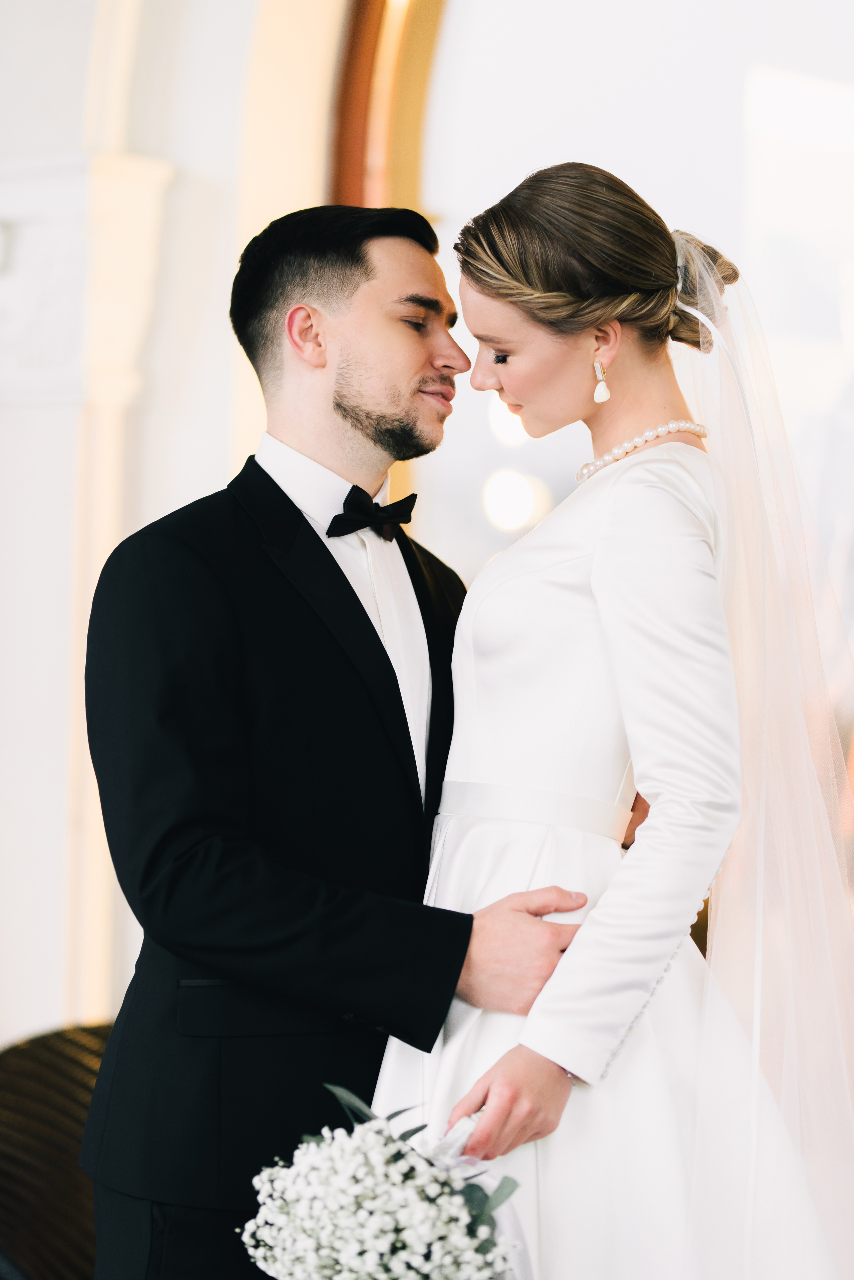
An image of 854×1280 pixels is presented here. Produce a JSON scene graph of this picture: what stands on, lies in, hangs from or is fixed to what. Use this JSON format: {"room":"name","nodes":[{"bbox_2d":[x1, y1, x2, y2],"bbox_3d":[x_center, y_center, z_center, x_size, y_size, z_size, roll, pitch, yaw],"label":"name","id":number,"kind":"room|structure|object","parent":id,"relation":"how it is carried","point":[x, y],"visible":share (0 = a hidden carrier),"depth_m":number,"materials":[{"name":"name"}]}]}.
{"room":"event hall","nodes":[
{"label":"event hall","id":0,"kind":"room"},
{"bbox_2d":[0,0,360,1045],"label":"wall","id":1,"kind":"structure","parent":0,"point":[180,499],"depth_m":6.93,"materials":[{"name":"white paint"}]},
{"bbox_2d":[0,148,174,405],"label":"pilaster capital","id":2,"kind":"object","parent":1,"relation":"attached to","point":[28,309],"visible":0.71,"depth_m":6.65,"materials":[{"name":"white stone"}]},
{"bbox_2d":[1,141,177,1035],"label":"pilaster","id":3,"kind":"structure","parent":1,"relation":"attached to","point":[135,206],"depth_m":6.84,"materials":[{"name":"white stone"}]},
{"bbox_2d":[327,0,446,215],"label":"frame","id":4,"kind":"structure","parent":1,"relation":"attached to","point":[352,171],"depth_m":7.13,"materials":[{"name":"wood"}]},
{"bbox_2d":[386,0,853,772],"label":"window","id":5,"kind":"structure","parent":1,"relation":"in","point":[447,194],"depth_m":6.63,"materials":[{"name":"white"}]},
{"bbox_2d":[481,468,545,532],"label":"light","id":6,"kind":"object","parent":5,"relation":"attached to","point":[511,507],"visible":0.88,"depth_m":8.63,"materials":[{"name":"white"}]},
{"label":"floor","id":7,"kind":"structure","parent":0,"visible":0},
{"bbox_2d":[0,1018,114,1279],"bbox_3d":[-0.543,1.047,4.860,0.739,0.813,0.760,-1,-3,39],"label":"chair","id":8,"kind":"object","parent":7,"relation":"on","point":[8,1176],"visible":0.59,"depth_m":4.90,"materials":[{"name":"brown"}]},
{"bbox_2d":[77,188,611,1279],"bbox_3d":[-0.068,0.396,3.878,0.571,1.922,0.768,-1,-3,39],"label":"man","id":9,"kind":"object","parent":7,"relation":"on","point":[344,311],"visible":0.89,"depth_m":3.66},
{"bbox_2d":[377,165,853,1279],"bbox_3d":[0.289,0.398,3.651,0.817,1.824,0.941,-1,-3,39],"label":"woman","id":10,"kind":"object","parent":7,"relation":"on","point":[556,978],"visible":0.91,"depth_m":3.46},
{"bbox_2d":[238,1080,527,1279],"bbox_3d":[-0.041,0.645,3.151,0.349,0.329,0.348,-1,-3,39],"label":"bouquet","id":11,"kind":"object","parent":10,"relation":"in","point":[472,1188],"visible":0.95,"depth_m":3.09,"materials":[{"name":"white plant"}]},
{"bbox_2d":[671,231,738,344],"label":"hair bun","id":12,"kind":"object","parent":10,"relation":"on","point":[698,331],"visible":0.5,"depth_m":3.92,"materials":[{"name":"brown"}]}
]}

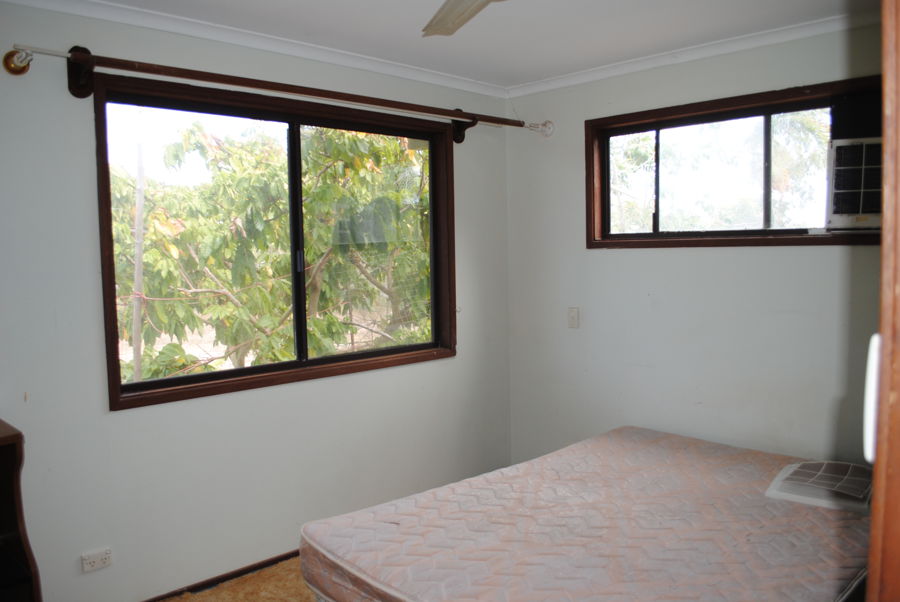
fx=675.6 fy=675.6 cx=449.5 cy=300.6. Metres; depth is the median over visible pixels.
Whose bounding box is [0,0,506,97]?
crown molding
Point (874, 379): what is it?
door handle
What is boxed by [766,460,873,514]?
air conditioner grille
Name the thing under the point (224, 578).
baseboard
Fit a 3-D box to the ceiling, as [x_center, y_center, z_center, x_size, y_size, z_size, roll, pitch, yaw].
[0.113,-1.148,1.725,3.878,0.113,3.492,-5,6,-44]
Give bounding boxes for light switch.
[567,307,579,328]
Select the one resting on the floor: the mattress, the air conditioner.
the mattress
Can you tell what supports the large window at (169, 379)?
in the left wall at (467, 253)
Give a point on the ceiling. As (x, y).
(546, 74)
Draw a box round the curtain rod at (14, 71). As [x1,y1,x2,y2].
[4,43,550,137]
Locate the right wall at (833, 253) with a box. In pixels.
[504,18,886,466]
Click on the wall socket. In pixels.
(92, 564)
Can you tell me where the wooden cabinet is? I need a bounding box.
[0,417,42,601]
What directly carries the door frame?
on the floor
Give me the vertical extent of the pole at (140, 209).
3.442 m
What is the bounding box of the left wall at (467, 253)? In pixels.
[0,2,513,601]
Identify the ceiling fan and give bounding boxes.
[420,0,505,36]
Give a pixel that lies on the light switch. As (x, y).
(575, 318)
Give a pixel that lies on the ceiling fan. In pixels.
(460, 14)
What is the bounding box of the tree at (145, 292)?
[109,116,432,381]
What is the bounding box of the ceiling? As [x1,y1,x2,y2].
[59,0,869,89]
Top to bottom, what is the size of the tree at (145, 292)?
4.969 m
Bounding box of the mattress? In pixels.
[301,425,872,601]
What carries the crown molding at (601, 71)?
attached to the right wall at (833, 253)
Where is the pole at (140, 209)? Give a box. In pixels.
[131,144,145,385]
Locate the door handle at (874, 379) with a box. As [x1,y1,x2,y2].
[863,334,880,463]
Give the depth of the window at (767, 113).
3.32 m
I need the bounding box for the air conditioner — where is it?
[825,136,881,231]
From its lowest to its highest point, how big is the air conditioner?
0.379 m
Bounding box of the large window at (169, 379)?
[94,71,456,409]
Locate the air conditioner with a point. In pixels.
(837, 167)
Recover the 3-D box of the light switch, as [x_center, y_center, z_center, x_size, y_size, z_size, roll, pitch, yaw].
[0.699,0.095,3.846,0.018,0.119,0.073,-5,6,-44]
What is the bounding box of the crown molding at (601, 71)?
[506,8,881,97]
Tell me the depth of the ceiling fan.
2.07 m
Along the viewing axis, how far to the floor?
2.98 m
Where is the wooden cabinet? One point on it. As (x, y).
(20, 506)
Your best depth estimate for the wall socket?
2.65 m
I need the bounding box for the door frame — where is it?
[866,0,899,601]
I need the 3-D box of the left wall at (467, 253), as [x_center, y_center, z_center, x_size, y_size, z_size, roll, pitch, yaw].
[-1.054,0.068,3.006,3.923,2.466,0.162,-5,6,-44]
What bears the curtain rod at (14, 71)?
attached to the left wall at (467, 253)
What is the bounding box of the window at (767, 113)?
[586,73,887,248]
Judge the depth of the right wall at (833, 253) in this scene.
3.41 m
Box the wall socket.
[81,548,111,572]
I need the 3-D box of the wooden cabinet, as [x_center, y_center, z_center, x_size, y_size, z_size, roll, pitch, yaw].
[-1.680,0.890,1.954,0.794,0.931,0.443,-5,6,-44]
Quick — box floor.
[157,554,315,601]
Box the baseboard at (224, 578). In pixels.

+++++

WHAT NEEDS TO BE DONE:
Output the records verbatim without pictures.

RESULT OF THE TASK:
An image of 854×1280 pixels is presented here. Produce a JSON scene graph of this picture: what stands on, lies in, hangs from or is fixed to what. Use this JSON format: {"room":"name","nodes":[{"bbox_2d":[x1, y1, x2, y2],"bbox_3d":[x_center, y_center, z_center, x_size, y_size, z_size, roll, pitch, yaw],"label":"name","id":number,"kind":"room|structure|object","parent":id,"relation":"how it is carried","point":[x, y],"visible":share (0 = a hidden carrier),"depth_m":number,"materials":[{"name":"name"}]}]}.
{"room":"event hall","nodes":[
{"label":"event hall","id":0,"kind":"room"},
{"bbox_2d":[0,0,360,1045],"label":"wall","id":1,"kind":"structure","parent":0,"point":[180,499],"depth_m":6.93,"materials":[{"name":"white paint"}]},
{"bbox_2d":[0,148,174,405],"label":"pilaster capital","id":2,"kind":"object","parent":1,"relation":"attached to","point":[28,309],"visible":0.71,"depth_m":6.65,"materials":[{"name":"white stone"}]},
{"bbox_2d":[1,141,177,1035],"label":"pilaster","id":3,"kind":"structure","parent":1,"relation":"attached to","point":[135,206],"depth_m":6.84,"materials":[{"name":"white stone"}]},
{"bbox_2d":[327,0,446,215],"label":"frame","id":4,"kind":"structure","parent":1,"relation":"attached to","point":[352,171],"depth_m":7.13,"materials":[{"name":"wood"}]},
{"bbox_2d":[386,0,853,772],"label":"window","id":5,"kind":"structure","parent":1,"relation":"in","point":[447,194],"depth_m":6.63,"materials":[{"name":"white"}]},
{"bbox_2d":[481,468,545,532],"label":"light","id":6,"kind":"object","parent":5,"relation":"attached to","point":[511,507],"visible":0.88,"depth_m":8.63,"materials":[{"name":"white"}]},
{"label":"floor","id":7,"kind":"structure","parent":0,"visible":0},
{"bbox_2d":[0,1018,114,1279],"bbox_3d":[-0.543,1.047,4.860,0.739,0.813,0.760,-1,-3,39],"label":"chair","id":8,"kind":"object","parent":7,"relation":"on","point":[8,1176],"visible":0.59,"depth_m":4.90,"materials":[{"name":"brown"}]},
{"bbox_2d":[77,188,611,1279],"bbox_3d":[-0.068,0.396,3.878,0.571,1.922,0.768,-1,-3,39],"label":"man","id":9,"kind":"object","parent":7,"relation":"on","point":[344,311],"visible":0.89,"depth_m":3.66},
{"bbox_2d":[377,165,853,1279],"bbox_3d":[0.289,0.398,3.651,0.817,1.824,0.941,-1,-3,39],"label":"woman","id":10,"kind":"object","parent":7,"relation":"on","point":[556,978],"visible":0.91,"depth_m":3.46},
{"bbox_2d":[238,1080,527,1279],"bbox_3d":[-0.041,0.645,3.151,0.349,0.329,0.348,-1,-3,39],"label":"bouquet","id":11,"kind":"object","parent":10,"relation":"in","point":[472,1188],"visible":0.95,"depth_m":3.09,"materials":[{"name":"white plant"}]},
{"bbox_2d":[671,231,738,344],"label":"hair bun","id":12,"kind":"object","parent":10,"relation":"on","point":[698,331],"visible":0.5,"depth_m":3.92,"materials":[{"name":"brown"}]}
]}

fx=675.6 fy=675.6 cx=449.5 cy=300.6. Metres; depth is the median over visible pixels.
Whose bounding box is [0,0,506,97]?
crown molding
Point (874, 379): what is it?
door handle
What is boxed by [766,460,873,514]?
air conditioner grille
Name the thing under the point (224, 578).
baseboard
Fit a 3-D box to the ceiling, as [x_center, y_center, z_center, x_size, y_size, z_size, roll, pitch, yaw].
[0.113,-1.148,1.725,3.878,0.113,3.492,-5,6,-44]
Give bounding boxes for light switch.
[567,307,579,328]
Select the one resting on the floor: the mattress, the air conditioner.
the mattress
Can you tell what supports the large window at (169, 379)?
in the left wall at (467, 253)
Give a point on the ceiling. As (x, y).
(546, 74)
Draw a box round the curtain rod at (14, 71). As [x1,y1,x2,y2].
[4,43,550,137]
Locate the right wall at (833, 253) with a box. In pixels.
[504,18,886,466]
Click on the wall socket. In pixels.
(92, 564)
Can you tell me where the wooden cabinet is? I need a bounding box.
[0,417,42,601]
What directly carries the door frame?
on the floor
Give me the vertical extent of the pole at (140, 209).
3.442 m
What is the bounding box of the left wall at (467, 253)? In pixels.
[0,2,513,601]
Identify the ceiling fan and give bounding boxes.
[420,0,505,36]
Give a pixel that lies on the light switch. As (x, y).
(575, 318)
Give a pixel that lies on the ceiling fan. In pixels.
(460, 14)
What is the bounding box of the tree at (145, 292)?
[109,116,432,381]
What is the bounding box of the ceiling? As [x1,y1,x2,y2].
[59,0,869,89]
Top to bottom, what is the size of the tree at (145, 292)?
4.969 m
Bounding box of the mattress? In pixels.
[301,425,872,601]
What carries the crown molding at (601, 71)?
attached to the right wall at (833, 253)
Where is the pole at (140, 209)? Give a box. In pixels.
[131,144,145,385]
Locate the door handle at (874, 379) with a box. As [x1,y1,x2,y2].
[863,334,880,463]
Give the depth of the window at (767, 113).
3.32 m
I need the bounding box for the air conditioner — where is it?
[825,136,881,231]
From its lowest to its highest point, how big is the air conditioner?
0.379 m
Bounding box of the large window at (169, 379)?
[94,71,456,409]
Locate the air conditioner with a point. In pixels.
(837, 167)
Recover the 3-D box of the light switch, as [x_center, y_center, z_center, x_size, y_size, z_size, roll, pitch, yaw].
[0.699,0.095,3.846,0.018,0.119,0.073,-5,6,-44]
What is the bounding box of the crown molding at (601, 71)?
[506,8,881,97]
Tell me the depth of the ceiling fan.
2.07 m
Along the viewing axis, how far to the floor?
2.98 m
Where is the wooden cabinet? One point on it. As (x, y).
(20, 506)
Your best depth estimate for the wall socket?
2.65 m
I need the bounding box for the door frame — where is it?
[866,0,899,601]
I need the 3-D box of the left wall at (467, 253), as [x_center, y_center, z_center, x_size, y_size, z_size, roll, pitch, yaw].
[-1.054,0.068,3.006,3.923,2.466,0.162,-5,6,-44]
What bears the curtain rod at (14, 71)?
attached to the left wall at (467, 253)
What is the bounding box of the window at (767, 113)?
[586,73,887,248]
Judge the depth of the right wall at (833, 253) in this scene.
3.41 m
Box the wall socket.
[81,548,111,572]
I need the 3-D box of the wooden cabinet, as [x_center, y_center, z_center, x_size, y_size, z_size, roll, pitch, yaw].
[-1.680,0.890,1.954,0.794,0.931,0.443,-5,6,-44]
Quick — box floor.
[157,554,315,601]
Box the baseboard at (224, 578). In pixels.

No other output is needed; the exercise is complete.